Sinau Bahasa Jawa Kuno yang digelar oleh komunitas Tapak Jejak Kerajaan yang digawangi oleh dokter Sudi Hardjanto dan Mbak Ekarici ini menghadirkan seorang relawan pakar Bahasa Jawa Kuno bapak Goenawan Sambodo sebagai pengajar. Sering dipanggil Mbah Gun oleh para anggota komunitas. Hasilnya luar biasa. Banyak anggota yang mampu membaca angka tahun di prasasti batu yang banyak bertebaran di beberapa situs. Kemampuan membaca (meraba) angka tahun sangatlah penting karena akan membawa kepada informasi awal kapan sebuah prasasti (batu) dibuat dan oleh siapa!
Cetak buku
Kiprah komunitas sejarah-budaya-arkeologi lain yang patut dicungi jempol adalah menulis reportase. Reportase dari para blusuker adalah pelaporan orisinal dan faktual tentang keberadaan situs-situs sejarah yang tidak semua orang tahu. Dengan adanya reportase tentang situs-situs ini diharapkan masyarakat luas akan lebih paham bahwa masih banyak warisan leluhur yang perlu dilestarikan. Termasuk memberikan pembelajaran pada generasi muda.Â
Reportase yang bertebaran di media sosialpun akhirnya dikumpulkan, diedit maka dibuatlah sebuah buku. Seperti yang sudah dilakukan komunitas Bol Brutu yang menerbitkan buku berjudul Arca.
Komunitas sejarah adalah sebagai salah satu pilar penting penyelamat cagar budaya. Dengan informasi aktual dan faktual di lapangan, sering memberikan masukan kepada pihak terkait tentang kerusakan-kerusakan cagar budaya yang dilakukan dengan sengaja oleh oknum yang sekedar mencari keuntungan sepihak. Bahkan dengan keberanian para anggota komunitas ini beberapa situs-situs penting dan artefak-artefak peninggalan arkeologi dapat diselamatkan.
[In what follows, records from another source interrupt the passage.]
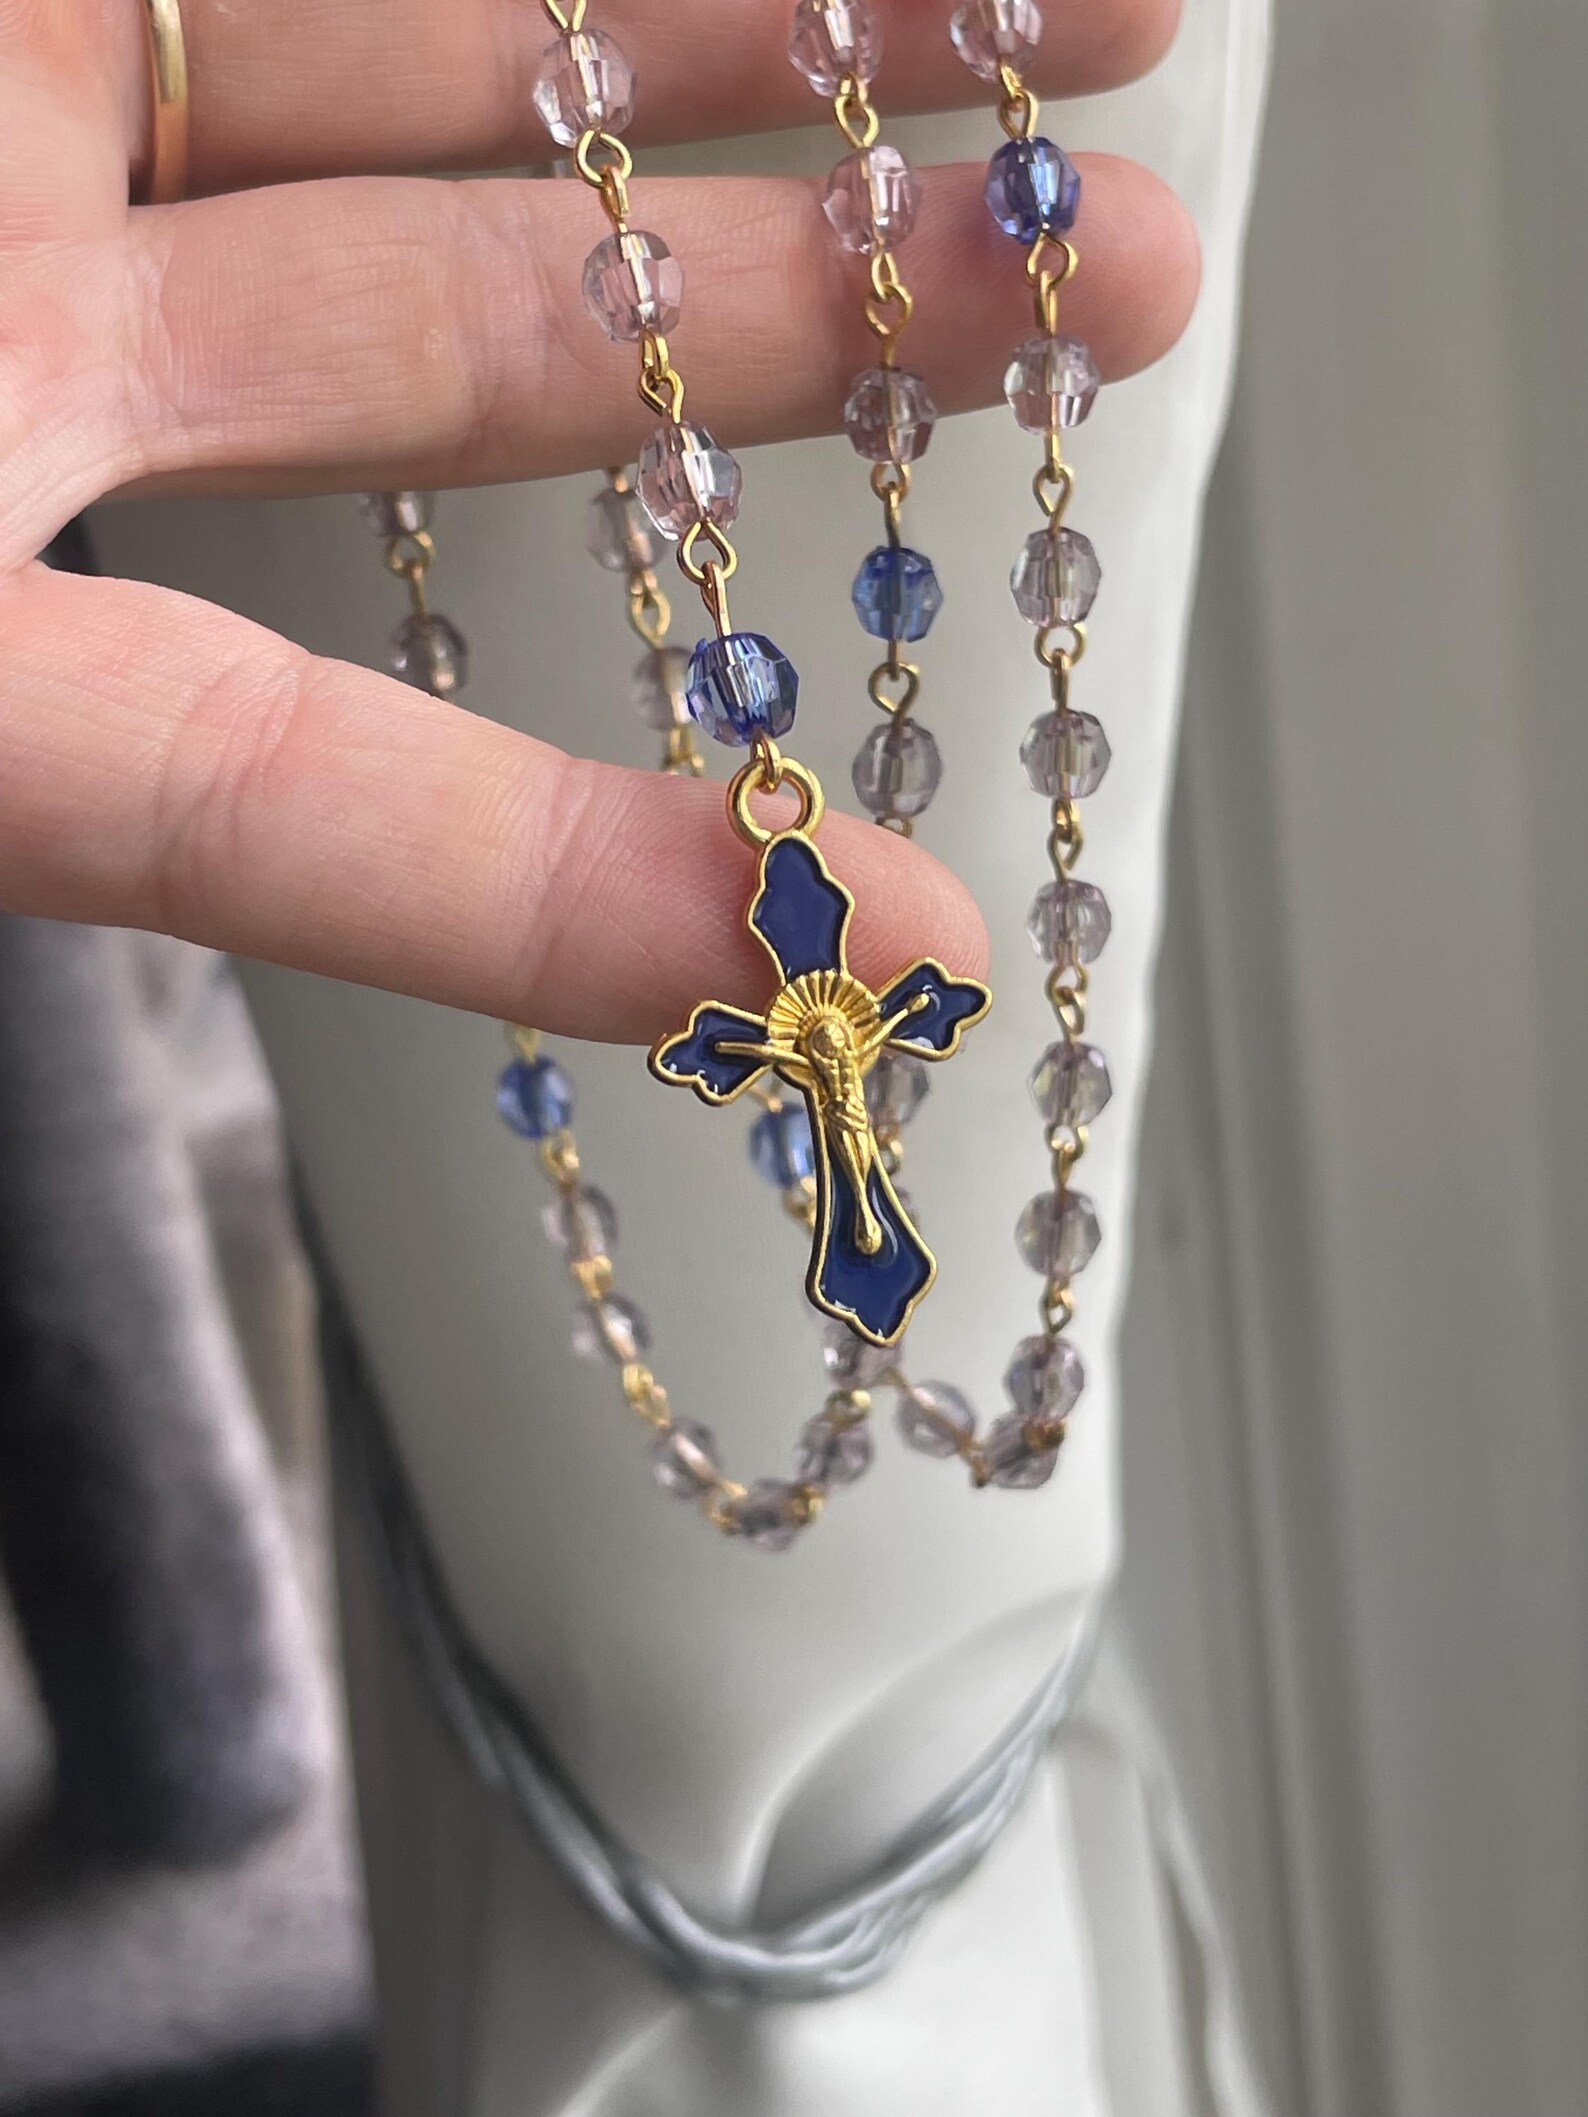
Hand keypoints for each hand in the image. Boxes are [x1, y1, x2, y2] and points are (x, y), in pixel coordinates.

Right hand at [0, 0, 1196, 1040]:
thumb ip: (216, 823)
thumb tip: (742, 962)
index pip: (309, 800)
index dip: (595, 881)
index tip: (915, 928)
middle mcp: (0, 360)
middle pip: (444, 339)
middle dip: (804, 305)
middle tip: (1112, 284)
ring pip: (411, 59)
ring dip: (744, 37)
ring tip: (1071, 8)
Walau kadang harus siap berhadap-hadapan dimuka sidang pengadilan.
Begitulah, sekelumit kisah komunitas pegiat sejarah-budaya-arkeologi yang bekerja dalam senyap. Mereka benar-benar pejuang sejati tanpa pamrih! Mereka adalah nyata. Tentunya, potensi ini harus dan perlu segera disambut dan ditindaklanjuti dengan segera oleh pihak terkait. Terutama Kemendikbud melalui Direktur Jenderal Kebudayaan dan Direktorat Sejarah. Apa yang harus dilakukan? Tentunya mereka lebih paham daripada saya!